SELLAS Life Sciences Group, Inc. announces the preliminary data from Phase 2a trial of SLS009, a highly selective CDK9 inhibitor, in relapsed/refractory acute myeloid leukemia (r/r AML) and successful filing of a provisional patent application around the ASXL1 mutation and SLS009, including all CDK9 inhibitor drugs. ASXL1 mutations are associated with poor prognosis in all myeloid diseases, owing to the reduced response to the current treatment options. SELLAS has observed a high rate of responses in patients with myelodysplasia-related molecular mutations, as defined by the World Health Organization (WHO).

Among all myelodysplasia-related mutations, those in the ASXL1 gene accounted for most responders across all dose cohorts. SELLAS has now expanded the ongoing Phase 2 r/r AML study to include two additional cohorts, one with ASXL1 mutated AML patients and one with patients with myelodysplasia-related molecular abnormalities other than ASXL1. Study highlights: As of April 19, 2024 data cutoff, a 57% overall response rate has been achieved thus far, in the selected optimal dose regimen of 30 mg BIW, far surpassing the targeted 20% rate.

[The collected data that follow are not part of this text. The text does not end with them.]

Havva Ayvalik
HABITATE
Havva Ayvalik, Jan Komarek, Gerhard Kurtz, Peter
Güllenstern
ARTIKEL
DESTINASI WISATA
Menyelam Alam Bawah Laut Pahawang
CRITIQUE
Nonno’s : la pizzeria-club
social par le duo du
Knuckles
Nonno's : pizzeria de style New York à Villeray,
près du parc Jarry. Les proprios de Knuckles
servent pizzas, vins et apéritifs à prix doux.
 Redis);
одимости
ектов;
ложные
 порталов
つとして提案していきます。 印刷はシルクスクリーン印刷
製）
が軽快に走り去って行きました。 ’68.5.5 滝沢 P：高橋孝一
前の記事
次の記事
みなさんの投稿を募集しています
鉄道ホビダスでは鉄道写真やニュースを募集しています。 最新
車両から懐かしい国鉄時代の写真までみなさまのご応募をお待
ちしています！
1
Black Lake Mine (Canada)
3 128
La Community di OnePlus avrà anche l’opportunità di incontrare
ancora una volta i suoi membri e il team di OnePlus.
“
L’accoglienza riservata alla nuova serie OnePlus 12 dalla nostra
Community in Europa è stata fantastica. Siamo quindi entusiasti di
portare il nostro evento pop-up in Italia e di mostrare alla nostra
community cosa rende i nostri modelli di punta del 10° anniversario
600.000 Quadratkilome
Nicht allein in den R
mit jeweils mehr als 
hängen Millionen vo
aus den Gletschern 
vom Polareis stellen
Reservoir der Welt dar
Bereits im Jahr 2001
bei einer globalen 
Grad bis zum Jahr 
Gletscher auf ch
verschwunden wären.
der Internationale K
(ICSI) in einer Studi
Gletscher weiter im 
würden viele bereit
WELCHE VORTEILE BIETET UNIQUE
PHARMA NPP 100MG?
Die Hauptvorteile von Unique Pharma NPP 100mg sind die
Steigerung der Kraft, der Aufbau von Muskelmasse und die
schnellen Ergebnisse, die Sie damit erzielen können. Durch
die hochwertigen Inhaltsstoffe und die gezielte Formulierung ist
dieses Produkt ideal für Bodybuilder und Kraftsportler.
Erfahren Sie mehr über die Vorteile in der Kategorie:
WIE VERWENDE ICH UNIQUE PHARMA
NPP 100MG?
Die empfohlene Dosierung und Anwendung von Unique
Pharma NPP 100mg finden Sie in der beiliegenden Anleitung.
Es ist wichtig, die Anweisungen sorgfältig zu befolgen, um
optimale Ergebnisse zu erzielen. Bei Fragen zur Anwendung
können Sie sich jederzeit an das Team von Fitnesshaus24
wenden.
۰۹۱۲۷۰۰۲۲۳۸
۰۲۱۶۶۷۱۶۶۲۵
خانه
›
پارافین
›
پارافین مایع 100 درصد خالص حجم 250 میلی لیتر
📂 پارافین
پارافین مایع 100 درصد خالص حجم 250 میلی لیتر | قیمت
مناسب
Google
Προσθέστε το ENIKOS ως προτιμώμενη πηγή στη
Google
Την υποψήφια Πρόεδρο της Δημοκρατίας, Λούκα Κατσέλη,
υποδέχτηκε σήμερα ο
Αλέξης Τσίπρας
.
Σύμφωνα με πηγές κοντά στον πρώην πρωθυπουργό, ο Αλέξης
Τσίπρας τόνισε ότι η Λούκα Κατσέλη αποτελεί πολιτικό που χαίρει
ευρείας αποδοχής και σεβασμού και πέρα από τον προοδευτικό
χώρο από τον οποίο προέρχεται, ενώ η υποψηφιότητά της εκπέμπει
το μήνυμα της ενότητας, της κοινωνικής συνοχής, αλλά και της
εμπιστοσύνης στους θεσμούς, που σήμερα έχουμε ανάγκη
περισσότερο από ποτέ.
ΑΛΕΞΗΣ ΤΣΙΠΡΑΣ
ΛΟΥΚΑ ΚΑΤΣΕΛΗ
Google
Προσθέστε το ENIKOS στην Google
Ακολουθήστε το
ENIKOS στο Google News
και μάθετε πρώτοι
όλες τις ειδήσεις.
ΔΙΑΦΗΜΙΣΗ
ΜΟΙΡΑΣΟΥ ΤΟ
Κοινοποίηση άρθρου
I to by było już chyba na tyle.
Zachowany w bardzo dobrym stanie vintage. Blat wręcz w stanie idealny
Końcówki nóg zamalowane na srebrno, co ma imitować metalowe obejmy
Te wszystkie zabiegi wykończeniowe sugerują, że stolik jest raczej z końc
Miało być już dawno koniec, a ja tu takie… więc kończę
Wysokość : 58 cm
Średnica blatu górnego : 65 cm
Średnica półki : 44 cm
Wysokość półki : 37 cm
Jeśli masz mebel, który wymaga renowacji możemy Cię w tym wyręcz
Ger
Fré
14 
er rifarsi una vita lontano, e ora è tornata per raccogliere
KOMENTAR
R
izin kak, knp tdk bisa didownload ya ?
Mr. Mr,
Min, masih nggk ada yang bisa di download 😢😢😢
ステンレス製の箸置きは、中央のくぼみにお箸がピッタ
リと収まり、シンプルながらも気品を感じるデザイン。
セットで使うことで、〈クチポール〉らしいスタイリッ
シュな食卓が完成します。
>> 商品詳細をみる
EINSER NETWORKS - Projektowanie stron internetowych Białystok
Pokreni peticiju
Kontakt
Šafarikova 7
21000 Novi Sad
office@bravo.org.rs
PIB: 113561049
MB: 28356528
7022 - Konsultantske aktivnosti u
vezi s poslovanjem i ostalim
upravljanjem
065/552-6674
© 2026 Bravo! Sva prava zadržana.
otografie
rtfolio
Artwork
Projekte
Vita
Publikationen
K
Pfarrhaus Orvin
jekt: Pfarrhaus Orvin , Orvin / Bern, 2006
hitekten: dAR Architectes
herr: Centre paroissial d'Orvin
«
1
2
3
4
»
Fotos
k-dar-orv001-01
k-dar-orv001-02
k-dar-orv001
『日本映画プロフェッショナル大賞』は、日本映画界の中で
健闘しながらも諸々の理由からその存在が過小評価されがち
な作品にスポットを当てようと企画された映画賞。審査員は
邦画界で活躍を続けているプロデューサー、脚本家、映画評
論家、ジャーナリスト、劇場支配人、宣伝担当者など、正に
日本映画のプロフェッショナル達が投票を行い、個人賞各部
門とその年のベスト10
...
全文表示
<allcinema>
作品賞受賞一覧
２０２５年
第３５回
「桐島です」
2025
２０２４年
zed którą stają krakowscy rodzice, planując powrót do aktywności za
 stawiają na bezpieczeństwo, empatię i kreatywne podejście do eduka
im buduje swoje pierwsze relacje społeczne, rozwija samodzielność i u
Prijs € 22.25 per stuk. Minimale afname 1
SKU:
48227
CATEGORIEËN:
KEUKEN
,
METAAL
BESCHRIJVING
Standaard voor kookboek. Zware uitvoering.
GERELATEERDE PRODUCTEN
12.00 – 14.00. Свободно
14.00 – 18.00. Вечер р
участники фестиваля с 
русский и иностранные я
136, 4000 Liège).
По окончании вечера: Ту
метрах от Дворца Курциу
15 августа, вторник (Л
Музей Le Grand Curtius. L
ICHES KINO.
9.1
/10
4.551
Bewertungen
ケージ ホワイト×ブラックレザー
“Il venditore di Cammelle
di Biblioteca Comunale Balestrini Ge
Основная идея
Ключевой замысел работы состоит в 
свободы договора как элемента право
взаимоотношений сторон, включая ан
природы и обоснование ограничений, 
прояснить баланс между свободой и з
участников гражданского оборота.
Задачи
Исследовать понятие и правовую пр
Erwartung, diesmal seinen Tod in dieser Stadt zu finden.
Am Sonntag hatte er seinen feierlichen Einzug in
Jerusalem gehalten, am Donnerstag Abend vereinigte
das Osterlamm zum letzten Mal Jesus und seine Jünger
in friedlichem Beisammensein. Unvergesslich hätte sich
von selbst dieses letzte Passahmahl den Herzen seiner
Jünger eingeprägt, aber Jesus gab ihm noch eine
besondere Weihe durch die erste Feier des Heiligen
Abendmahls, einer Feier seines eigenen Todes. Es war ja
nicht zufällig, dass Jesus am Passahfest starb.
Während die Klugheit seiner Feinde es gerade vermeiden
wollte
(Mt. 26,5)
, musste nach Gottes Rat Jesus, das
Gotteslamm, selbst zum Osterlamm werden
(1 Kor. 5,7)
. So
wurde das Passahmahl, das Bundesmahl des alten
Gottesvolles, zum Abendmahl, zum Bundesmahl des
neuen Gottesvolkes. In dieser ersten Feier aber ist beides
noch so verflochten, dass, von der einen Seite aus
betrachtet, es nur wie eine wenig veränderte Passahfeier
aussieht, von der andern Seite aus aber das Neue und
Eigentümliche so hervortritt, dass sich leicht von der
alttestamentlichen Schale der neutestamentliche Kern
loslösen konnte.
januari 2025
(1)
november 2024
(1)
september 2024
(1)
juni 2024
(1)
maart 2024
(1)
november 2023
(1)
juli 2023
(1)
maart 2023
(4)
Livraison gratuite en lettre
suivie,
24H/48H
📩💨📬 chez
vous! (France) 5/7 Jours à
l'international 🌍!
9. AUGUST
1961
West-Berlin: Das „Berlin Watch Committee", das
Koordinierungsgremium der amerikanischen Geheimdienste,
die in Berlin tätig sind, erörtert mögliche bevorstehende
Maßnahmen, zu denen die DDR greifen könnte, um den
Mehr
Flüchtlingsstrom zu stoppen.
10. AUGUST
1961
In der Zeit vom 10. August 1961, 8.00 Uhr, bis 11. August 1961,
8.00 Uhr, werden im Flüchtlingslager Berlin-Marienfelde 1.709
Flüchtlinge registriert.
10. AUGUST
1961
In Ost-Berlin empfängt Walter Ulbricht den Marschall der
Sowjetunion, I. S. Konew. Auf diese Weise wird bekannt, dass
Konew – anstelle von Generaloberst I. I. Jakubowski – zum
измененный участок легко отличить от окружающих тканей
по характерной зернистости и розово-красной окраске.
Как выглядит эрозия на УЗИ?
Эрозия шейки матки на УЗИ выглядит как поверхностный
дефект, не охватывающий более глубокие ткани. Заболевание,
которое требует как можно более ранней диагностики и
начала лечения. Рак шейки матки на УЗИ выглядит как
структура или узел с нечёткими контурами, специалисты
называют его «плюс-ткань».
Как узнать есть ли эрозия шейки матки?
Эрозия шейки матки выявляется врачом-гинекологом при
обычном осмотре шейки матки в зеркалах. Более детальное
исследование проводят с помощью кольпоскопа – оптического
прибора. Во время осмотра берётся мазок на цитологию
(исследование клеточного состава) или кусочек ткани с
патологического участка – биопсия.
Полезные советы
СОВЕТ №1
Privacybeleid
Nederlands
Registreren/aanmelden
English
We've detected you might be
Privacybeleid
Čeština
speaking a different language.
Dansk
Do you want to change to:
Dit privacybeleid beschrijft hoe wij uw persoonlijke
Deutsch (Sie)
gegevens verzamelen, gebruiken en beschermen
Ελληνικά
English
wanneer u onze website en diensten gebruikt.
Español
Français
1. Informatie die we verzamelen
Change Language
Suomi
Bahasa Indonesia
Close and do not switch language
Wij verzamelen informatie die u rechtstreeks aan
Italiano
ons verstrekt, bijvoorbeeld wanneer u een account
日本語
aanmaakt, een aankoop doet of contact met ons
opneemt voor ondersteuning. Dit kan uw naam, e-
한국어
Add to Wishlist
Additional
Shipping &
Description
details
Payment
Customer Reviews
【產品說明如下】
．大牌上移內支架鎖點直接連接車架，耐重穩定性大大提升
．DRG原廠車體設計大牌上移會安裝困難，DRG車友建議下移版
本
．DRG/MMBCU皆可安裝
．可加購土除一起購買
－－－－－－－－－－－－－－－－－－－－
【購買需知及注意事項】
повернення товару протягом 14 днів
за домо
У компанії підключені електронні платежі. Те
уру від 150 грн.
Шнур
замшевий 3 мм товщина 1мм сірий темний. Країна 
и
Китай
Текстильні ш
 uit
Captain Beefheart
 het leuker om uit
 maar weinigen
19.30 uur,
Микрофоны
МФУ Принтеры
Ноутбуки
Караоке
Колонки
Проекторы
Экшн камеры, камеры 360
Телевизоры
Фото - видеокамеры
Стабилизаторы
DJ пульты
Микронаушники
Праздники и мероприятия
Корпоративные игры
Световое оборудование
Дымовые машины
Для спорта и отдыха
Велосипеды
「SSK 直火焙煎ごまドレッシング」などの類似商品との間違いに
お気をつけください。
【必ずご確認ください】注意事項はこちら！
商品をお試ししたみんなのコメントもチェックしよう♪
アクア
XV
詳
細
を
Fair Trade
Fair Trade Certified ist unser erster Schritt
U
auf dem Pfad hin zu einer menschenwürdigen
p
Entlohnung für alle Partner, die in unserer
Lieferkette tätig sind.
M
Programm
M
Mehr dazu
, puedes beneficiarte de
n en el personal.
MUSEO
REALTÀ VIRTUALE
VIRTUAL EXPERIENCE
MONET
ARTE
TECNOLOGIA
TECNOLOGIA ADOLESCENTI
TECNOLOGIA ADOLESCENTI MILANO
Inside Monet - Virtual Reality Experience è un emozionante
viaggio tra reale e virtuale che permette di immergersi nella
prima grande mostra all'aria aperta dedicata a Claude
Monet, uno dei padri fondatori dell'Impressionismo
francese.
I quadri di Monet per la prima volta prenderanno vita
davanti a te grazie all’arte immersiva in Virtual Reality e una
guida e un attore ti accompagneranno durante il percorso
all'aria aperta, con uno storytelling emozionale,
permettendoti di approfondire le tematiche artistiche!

4/4 (100%) r/r AML patients with ASXL1 truncating mutations at the selected dose level achieved an overall response (CR/CRi/MLFS) and are alive. 5/8 (63%) of r/r AML patients, across all dose levels, with ASXL1 truncating mutations treated with SLS009 achieved an overall response. A review of the mutational status of the patient in the Phase 1 trial with SLS009 monotherapy, who achieved a CR lasting 8+ months, revealed that the patient also harbored an ASXL1 mutation.

The ASXL1 mutation is found in both hematological malignancies as well as solid tumors. All patients in the study are diagnosed with AML refractory to or relapsed after venetoclax-containing regimens. Enrollment and treatment will be focused on the participants in the expansion cohort receiving 30 mg BIW dose and diagnosed with the ASXL1 mutation.

SELLAS intends to initiate discussions with the U.S. Food and Drug Administration (FDA) about the potential for an accelerated approval pathway with SLS009 in the ASXL1 molecularly defined r/r AML population as well as in patients harboring this mutation in other indications. The Phase 2a clinical trial of SLS009 is an open-label, single-arm, multi-center study designed to evaluate the safety, tolerability, and efficacy of SLS009 in combination with aza/ven at two dose levels, 45 and 60 mg. In the 60 mg dose cohort patients were randomized into either a 60 mg dose once per week or a 30 mg dose two times per week.

The target response rate at the optimal dose level is 20% with a target median survival over 3 months. In addition, the study aims to identify biomarkers for the target patient population and enrichment for further trials.